# Fine-tuning a BERT model for text extraction with the SQuAD dataset

We have fine-tuned [BERT implemented by HuggingFace](https://huggingface.co/bert-base-uncased) for the text-extraction task with a dataset of questions and answers with the [SQuAD (The Stanford Question Answering Dataset)](https://rajpurkar.github.io/SQuAD-explorer/) dataset. Let evaluate the model.

This notebook is based on [BERT (from HuggingFace Transformers) for Text Extraction](https://keras.io/examples/nlp/text_extraction_with_bert/).

More info:
- [Glossary - HuggingFace docs](https://huggingface.co/transformers/glossary.html#model-inputs)
- [BERT NLP — How To Build a Question Answering Bot](https://towardsdatascience.com/bert-nlp-how-to-build-a-question-answering-bot-98b1d1594d7b)

In [1]:
import os
import utility.data_processing as dpp
import utility.testing as testing
import torch
from datasets import load_dataset
from torch.utils.data import DataLoader
from transformers import BertForQuestionAnswering
from tokenizers import BertWordPieceTokenizer

  from .autonotebook import tqdm as notebook_tqdm


In [2]:
from datasets.utils import disable_progress_bar
from datasets import disable_caching


disable_progress_bar()
disable_caching()

In [3]:
hf_model = 'bert-base-uncased'
bert_cache = os.path.join(os.getcwd(), 'cache')
save_path = os.path.join(bert_cache, f'{hf_model}-tokenizer')

In [4]:
# Load the fast tokenizer from saved file
tokenizer = BertWordPieceTokenizer(os.path.join(save_path, 'vocab.txt'),
                                   lowercase=True)

In [5]:
model = BertForQuestionAnswering.from_pretrained(
    hf_model,
    cache_dir=os.path.join(bert_cache, f'{hf_model}_qa')
)

Some weights of the model checkpoint at bert-base-uncased were not used when initializing BertForQuestionAnswering: ['cls.predictions.transform.dense.weight', 'cls.seq_relationship.weight', 'cls.predictions.transform.dense.bias', 'cls.predictions.decoder.weight', 'cls.seq_relationship.bias', 'cls.predictions.transform.LayerNorm.bias', 'cls.predictions.transform.LayerNorm.weight', 'cls.predictions.bias']
- This IS expected if you are initializing BertForQuestionAnswering from the checkpoint of a model trained on another task or with another architecture (e.g. initializing a BertForSequenceClassification model from a BertForPreTraining model).
- This IS NOT expected if you are initializing BertForQuestionAnswering from the checkpoint of a model that you expect to be exactly identical (initializing a BertForSequenceClassification model from a BertForSequenceClassification model).
Some weights of BertForQuestionAnswering were not initialized from the model checkpoint at bert-base-uncased a

In [6]:
model_path_name = f'/scratch/snx3000/class401/bert_trained_deepspeed_example'

# load the model on cpu
model.load_state_dict(
    torch.load(model_path_name,
               map_location=torch.device('cpu'))
)

# load the model on gpu
# model.load_state_dict(torch.load(model_path_name))

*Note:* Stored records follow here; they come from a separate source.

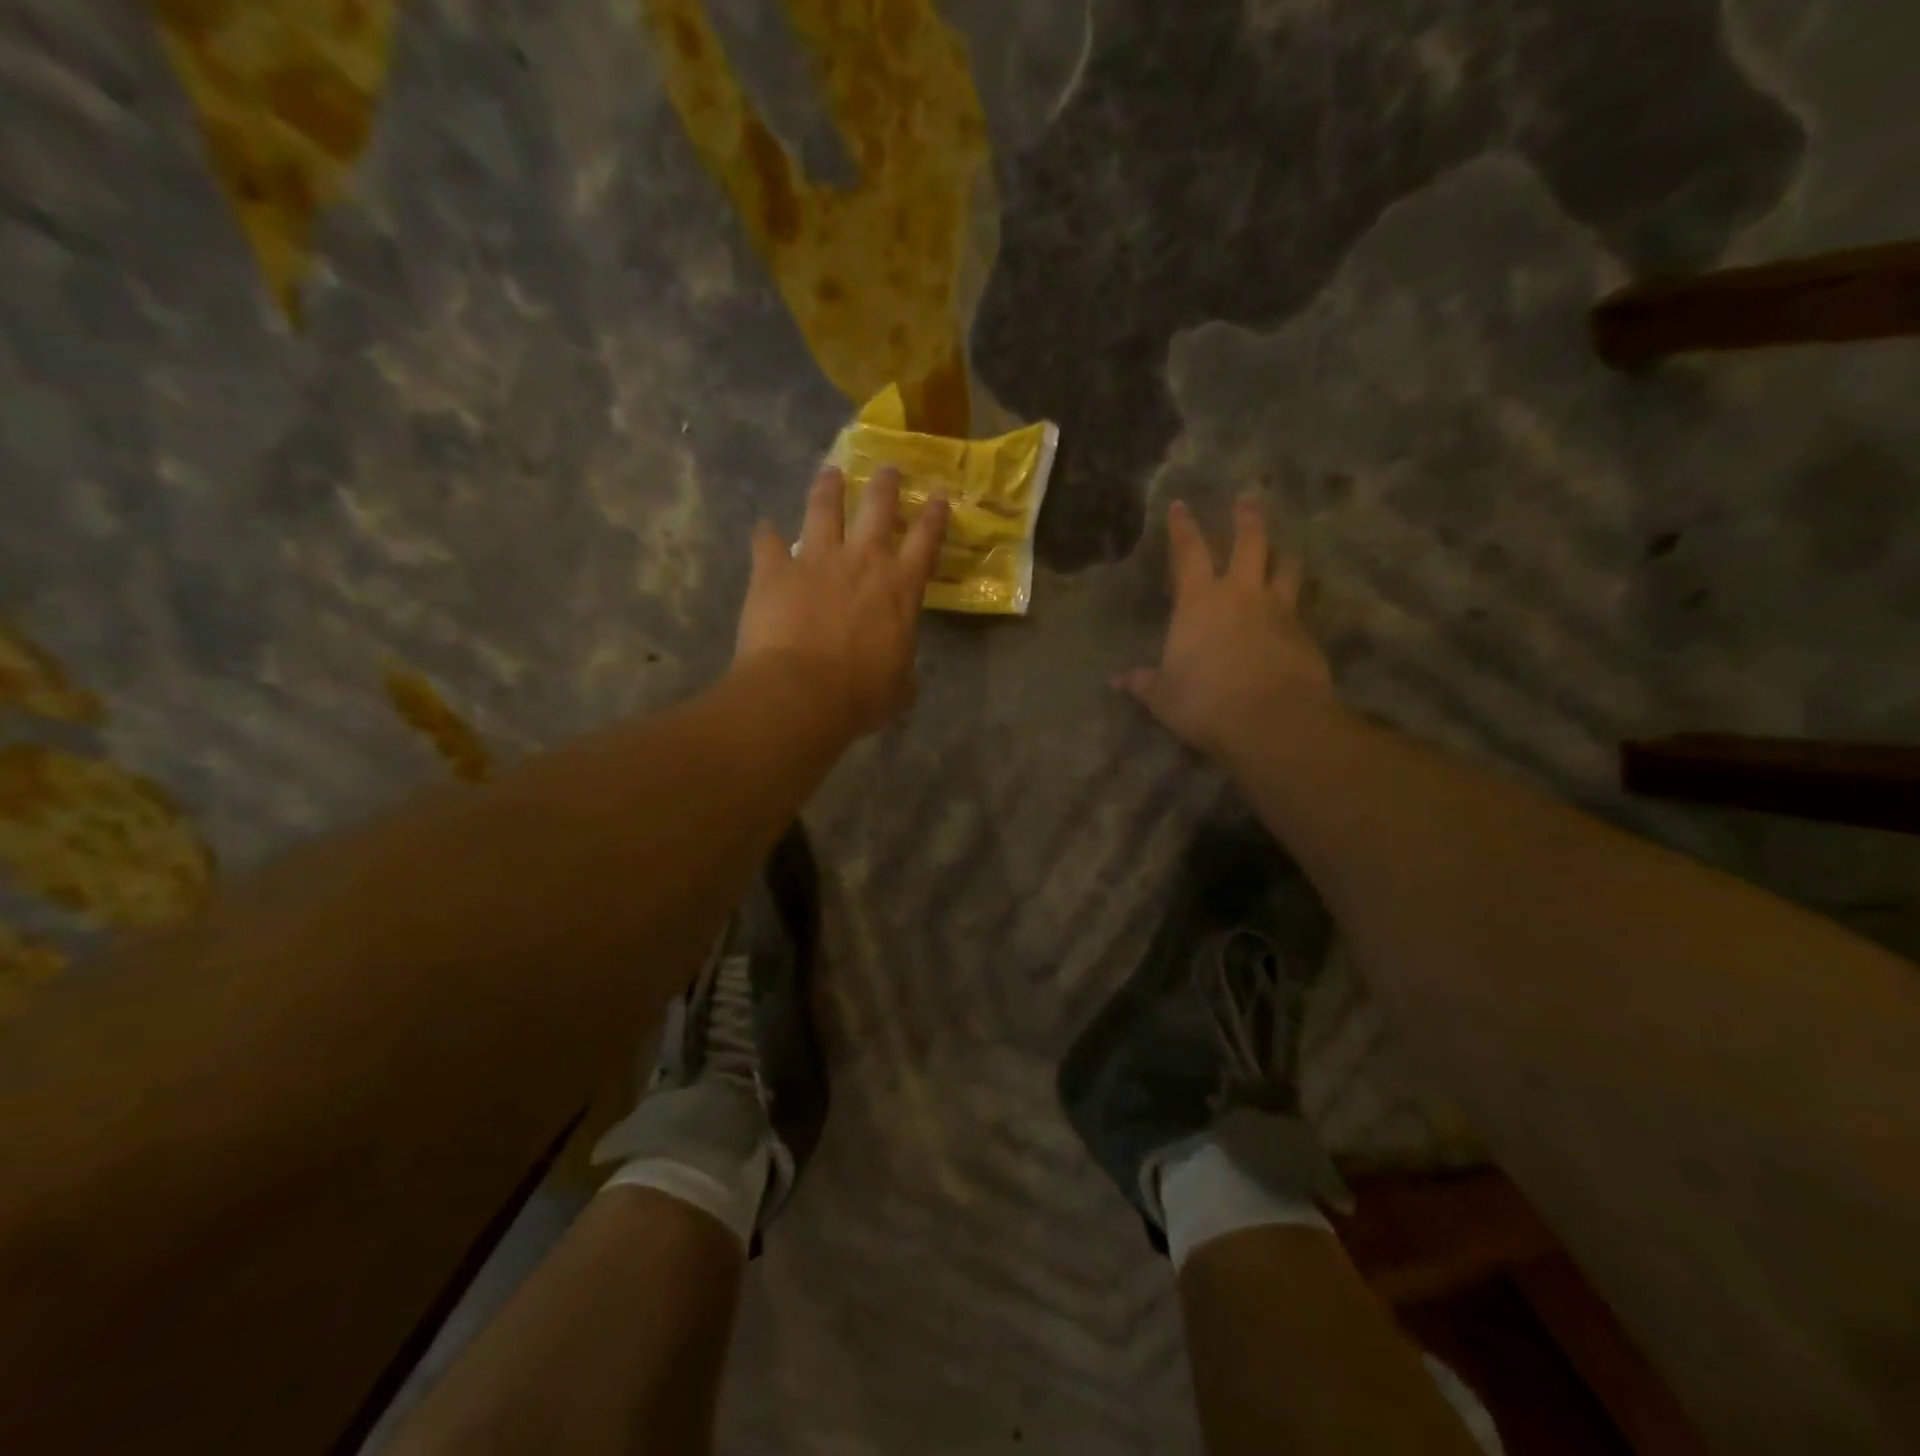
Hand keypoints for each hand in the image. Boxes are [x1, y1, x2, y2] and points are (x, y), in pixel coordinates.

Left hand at [735, 465, 949, 737]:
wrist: (802, 693)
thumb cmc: (860, 695)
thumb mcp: (899, 686)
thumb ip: (901, 667)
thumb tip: (900, 672)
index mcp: (900, 587)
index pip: (925, 540)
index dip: (934, 515)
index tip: (939, 496)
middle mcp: (863, 560)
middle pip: (877, 507)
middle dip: (884, 484)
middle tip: (886, 469)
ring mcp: (816, 559)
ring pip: (823, 508)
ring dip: (828, 488)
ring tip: (830, 473)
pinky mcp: (774, 570)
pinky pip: (767, 542)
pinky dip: (764, 535)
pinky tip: (762, 528)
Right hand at [1119, 498, 1332, 757]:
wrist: (1272, 720)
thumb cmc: (1204, 702)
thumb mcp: (1164, 697)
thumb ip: (1144, 684)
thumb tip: (1119, 681)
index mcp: (1199, 602)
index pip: (1189, 552)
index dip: (1183, 527)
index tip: (1181, 505)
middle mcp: (1241, 595)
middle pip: (1250, 543)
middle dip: (1247, 519)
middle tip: (1247, 501)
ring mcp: (1279, 612)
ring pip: (1286, 568)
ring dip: (1283, 555)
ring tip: (1283, 549)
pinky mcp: (1305, 636)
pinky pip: (1299, 609)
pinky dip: (1294, 604)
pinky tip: (1292, 614)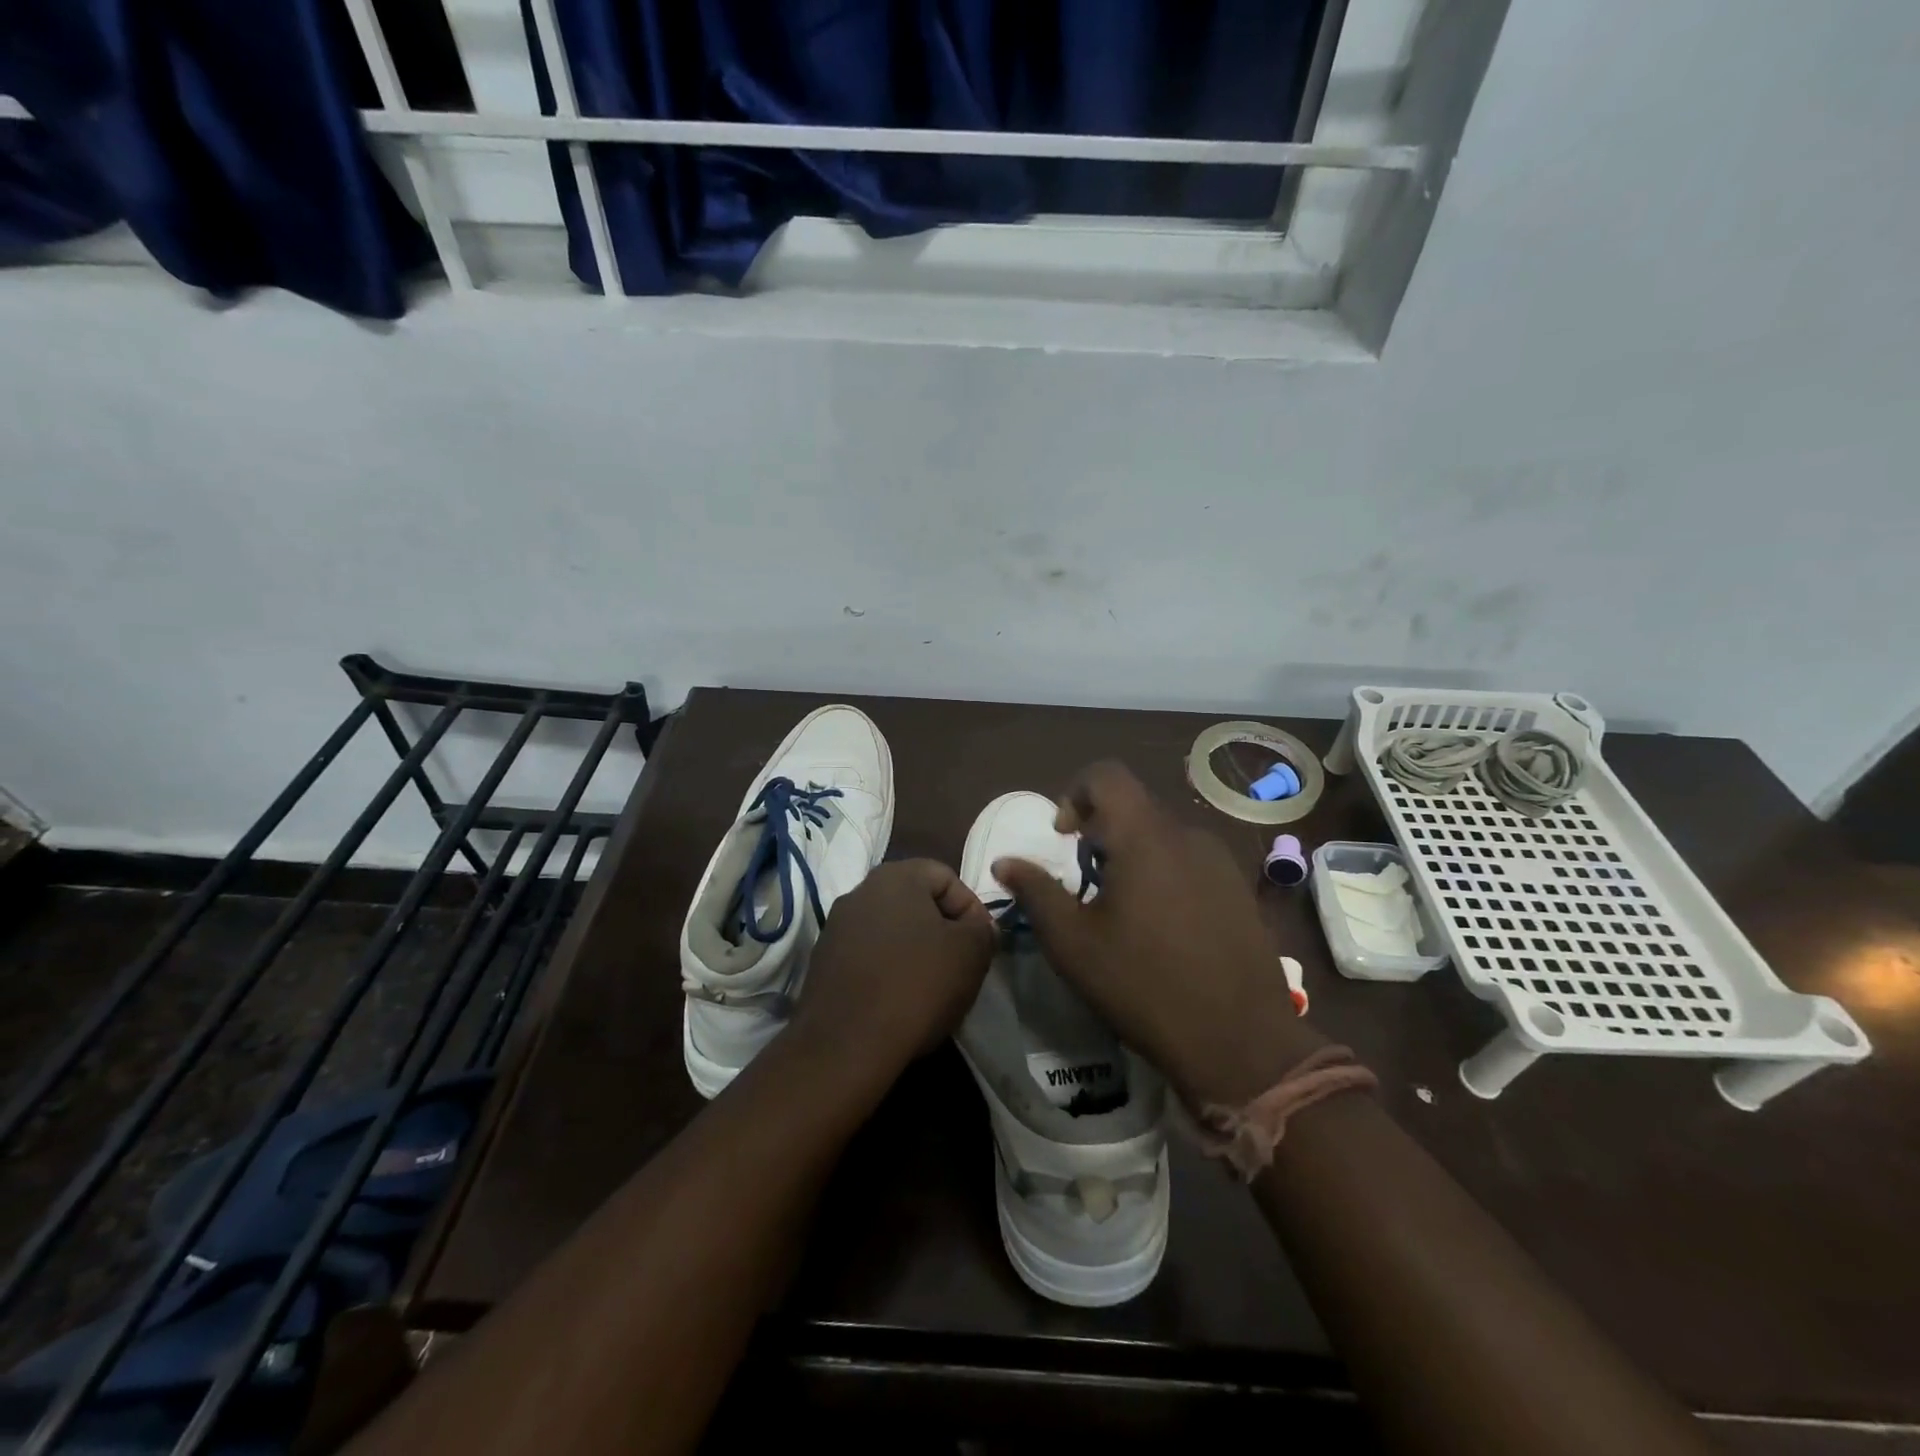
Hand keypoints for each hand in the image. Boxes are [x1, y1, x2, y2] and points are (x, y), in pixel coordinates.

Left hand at [792, 859, 995, 1082]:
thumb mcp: (970, 953)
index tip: (981, 944)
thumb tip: (978, 927)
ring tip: (932, 987)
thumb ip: (983, 929)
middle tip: (960, 965)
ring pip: (890, 930)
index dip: (971, 908)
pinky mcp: (822, 962)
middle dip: (943, 929)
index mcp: (895, 876)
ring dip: (914, 950)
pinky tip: (899, 1002)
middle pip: (915, 901)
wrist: (845, 1045)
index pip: (946, 876)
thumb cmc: (916, 985)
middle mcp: (859, 891)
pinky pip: (868, 956)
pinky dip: (888, 970)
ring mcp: (836, 927)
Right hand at [992, 761, 1321, 1107]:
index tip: (1064, 838)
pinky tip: (1162, 928)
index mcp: (1145, 836)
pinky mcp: (1240, 889)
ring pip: (1162, 836)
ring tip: (1122, 911)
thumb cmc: (1142, 985)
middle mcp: (1187, 835)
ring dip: (1133, 855)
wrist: (1239, 1041)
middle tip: (1086, 884)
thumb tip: (1005, 862)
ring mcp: (1221, 861)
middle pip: (1134, 807)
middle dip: (1101, 833)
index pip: (1106, 775)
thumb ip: (1036, 891)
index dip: (1075, 793)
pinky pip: (1190, 861)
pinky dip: (1164, 874)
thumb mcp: (1072, 942)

<All keys matched successfully>

In [7]:
hf_dataset = load_dataset('squad')

Reusing dataset squad (/users/class424/.cache/huggingface/datasets/squad/plain_text/1.0.0/d6ec3ceb99ca480ce37cdd35555d6cb2511d223b9150cce08a837ef62ffea453)


In [8]:
val_ds = hf_dataset['validation'].flatten()

In [9]:
max_len = 384

In [10]:
processed_val_ds = val_ds.map(
    lambda example: dpp.process_squad_item_batched(example, max_len, tokenizer),
    remove_columns=val_ds.column_names,
    batched=True,
    num_proc=12
)

In [11]:
processed_val_ds.set_format(type='torch')

In [12]:
batch_size = 1

eval_dataloader = DataLoader(
    processed_val_ds,
    shuffle=False,
    batch_size=batch_size
)

In [13]:
squad_example_objects = []
for item in val_ds:
    squad_examples = dpp.squad_examples_from_dataset(item, max_len, tokenizer)
    try:
        squad_example_objects.extend(squad_examples)
    except TypeError:
        squad_example_objects.append(squad_examples)
        
assert len(processed_val_ds) == len(squad_example_objects)

In [14]:
start_sample = 24100
num_test_samples = 10
for i, eval_batch in enumerate(eval_dataloader):
    if i > start_sample:
        testing.EvalUtility(eval_batch, [squad_example_objects[i]], model).results()

    if i > start_sample + num_test_samples:
        break